Start of Block

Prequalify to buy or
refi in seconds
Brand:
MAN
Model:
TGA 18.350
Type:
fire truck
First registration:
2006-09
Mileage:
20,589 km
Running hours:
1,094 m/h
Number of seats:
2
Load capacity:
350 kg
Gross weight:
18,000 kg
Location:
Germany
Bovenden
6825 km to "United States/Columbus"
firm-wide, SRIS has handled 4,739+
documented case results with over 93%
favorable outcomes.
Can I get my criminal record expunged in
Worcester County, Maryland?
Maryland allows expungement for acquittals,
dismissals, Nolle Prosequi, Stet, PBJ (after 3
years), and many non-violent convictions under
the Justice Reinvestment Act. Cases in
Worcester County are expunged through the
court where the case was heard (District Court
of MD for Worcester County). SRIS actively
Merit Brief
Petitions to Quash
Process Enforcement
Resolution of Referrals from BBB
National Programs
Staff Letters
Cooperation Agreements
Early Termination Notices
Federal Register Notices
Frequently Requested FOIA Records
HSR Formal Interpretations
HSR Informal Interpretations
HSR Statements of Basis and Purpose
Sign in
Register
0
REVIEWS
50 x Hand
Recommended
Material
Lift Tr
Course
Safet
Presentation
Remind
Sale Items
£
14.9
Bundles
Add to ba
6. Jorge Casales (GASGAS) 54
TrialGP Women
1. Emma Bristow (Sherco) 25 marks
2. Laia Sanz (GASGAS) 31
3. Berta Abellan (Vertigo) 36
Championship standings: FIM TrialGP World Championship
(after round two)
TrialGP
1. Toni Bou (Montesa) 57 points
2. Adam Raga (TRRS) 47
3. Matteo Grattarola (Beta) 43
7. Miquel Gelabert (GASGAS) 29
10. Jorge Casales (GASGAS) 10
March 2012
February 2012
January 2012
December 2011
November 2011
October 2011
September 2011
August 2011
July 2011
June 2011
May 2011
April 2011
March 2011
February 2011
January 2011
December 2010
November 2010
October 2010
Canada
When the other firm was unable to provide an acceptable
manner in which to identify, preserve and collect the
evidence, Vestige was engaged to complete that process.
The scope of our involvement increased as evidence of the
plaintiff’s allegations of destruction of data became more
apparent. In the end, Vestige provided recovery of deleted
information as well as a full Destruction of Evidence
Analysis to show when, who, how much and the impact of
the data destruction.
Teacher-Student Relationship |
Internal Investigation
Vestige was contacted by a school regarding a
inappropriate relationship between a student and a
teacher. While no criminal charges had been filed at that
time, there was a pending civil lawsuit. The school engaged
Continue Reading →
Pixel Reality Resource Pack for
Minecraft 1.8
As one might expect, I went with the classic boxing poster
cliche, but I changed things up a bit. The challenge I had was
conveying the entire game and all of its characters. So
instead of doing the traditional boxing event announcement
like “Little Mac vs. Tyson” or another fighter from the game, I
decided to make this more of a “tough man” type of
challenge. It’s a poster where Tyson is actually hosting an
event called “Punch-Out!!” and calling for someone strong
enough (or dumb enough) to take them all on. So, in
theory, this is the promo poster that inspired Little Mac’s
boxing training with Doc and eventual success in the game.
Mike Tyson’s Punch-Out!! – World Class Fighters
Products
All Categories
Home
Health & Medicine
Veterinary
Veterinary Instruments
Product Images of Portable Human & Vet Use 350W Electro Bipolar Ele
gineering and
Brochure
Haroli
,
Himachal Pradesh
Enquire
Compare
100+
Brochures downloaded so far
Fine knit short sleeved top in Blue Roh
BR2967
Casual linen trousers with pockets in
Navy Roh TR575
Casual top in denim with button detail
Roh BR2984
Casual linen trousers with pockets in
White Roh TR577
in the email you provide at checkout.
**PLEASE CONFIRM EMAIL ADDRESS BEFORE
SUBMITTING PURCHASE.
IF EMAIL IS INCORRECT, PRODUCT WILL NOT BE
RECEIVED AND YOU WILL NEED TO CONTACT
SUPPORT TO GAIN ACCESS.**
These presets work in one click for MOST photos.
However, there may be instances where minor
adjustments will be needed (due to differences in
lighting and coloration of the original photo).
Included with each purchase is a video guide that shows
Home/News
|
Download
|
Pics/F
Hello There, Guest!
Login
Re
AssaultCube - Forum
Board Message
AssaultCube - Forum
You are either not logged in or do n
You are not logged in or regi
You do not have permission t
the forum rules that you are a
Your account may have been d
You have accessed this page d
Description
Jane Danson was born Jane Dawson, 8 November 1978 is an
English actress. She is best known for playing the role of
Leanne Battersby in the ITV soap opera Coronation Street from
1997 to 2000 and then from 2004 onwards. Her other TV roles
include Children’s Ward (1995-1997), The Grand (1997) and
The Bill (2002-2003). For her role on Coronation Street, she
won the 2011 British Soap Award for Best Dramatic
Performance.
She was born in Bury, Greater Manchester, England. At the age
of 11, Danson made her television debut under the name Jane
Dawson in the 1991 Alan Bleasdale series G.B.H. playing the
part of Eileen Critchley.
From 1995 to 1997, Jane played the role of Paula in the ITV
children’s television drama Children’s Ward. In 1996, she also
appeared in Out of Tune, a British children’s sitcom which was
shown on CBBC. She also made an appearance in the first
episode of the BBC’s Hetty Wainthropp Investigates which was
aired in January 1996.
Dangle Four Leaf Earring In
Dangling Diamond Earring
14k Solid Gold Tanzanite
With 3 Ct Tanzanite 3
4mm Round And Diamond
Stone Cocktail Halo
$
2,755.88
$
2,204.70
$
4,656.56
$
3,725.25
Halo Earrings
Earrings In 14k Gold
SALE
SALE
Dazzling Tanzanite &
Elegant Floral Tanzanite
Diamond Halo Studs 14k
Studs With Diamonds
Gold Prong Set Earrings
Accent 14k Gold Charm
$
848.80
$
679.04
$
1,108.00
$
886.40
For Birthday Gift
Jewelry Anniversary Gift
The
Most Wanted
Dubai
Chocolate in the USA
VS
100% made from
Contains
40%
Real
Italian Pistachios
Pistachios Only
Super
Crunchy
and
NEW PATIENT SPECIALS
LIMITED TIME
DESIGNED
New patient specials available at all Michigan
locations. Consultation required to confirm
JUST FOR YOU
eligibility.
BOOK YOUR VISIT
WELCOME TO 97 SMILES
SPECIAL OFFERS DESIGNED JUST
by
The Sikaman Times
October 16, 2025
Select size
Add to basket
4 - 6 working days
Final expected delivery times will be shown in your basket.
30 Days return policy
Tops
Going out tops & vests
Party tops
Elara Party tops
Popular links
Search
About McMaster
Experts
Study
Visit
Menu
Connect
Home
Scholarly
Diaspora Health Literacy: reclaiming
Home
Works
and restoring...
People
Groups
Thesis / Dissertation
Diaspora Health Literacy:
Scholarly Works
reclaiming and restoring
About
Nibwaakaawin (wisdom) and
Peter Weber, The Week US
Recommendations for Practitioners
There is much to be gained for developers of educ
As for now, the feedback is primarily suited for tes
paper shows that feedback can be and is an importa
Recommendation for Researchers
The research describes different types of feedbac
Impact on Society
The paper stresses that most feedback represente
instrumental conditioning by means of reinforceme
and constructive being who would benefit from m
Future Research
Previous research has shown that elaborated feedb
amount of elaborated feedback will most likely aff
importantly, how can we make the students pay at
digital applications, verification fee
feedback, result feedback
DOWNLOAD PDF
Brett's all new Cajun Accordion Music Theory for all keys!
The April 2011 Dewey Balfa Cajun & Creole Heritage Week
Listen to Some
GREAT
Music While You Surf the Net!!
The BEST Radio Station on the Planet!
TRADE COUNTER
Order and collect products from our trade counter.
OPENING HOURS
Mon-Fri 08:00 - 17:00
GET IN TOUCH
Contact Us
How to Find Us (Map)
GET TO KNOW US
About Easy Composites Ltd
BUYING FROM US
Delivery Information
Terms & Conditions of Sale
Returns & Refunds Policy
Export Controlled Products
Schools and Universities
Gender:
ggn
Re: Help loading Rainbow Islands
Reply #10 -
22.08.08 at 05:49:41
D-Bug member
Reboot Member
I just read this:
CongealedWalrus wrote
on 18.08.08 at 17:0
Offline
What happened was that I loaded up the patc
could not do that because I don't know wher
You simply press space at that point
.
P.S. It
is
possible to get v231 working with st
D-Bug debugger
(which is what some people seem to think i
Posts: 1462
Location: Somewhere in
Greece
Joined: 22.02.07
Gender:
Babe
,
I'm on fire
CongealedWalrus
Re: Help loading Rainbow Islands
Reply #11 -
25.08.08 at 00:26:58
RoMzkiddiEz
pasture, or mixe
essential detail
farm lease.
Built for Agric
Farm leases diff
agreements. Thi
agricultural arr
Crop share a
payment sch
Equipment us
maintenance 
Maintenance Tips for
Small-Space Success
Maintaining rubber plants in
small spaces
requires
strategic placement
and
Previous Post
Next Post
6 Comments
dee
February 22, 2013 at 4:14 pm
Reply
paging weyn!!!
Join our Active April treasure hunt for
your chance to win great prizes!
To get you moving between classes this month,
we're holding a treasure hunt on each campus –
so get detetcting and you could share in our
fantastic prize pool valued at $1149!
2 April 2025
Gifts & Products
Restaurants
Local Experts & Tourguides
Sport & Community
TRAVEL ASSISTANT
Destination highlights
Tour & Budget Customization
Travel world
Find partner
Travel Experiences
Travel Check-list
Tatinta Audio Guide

End of Block

• [What the exercise asks]
Find the string "expunged" in the entries above and return each line that holds it.

• [Output for this exercise]
Can I get my criminal record expunged in
Worcester County are expunged through the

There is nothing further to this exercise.